Aim of the exercise
All of the records below are to be output exactly; no image belongs in the result.

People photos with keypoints
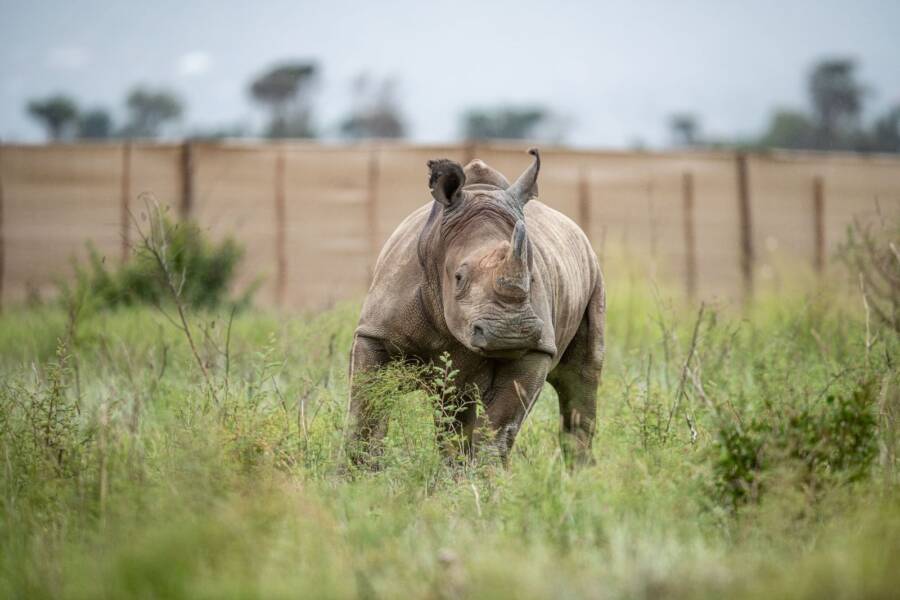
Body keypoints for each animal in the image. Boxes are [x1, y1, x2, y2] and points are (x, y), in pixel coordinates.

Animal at [349, 148, 605, 466]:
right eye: (459, 277)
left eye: (532, 278)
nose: (510, 332)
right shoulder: (376, 331)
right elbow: (366, 410)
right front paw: (357, 473)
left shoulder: (535, 348)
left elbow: (499, 428)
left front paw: (488, 476)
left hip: (593, 274)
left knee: (581, 379)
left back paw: (579, 474)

Answer space
Body keypoints for each animal in the image. Boxes are [x1, y1, x2, y2] and points are (x, y), in pixel coordinates.

Animal at [349, 148, 605, 466]:
right eye: (459, 277)
left eye: (532, 278)
nose: (510, 332)
right shoulder: (376, 331)
right elbow: (366, 410)
right front paw: (357, 473)
left shoulder: (535, 348)
left elbow: (499, 428)
left front paw: (488, 476)
left hip: (593, 274)
left knee: (581, 379)
left back paw: (579, 474)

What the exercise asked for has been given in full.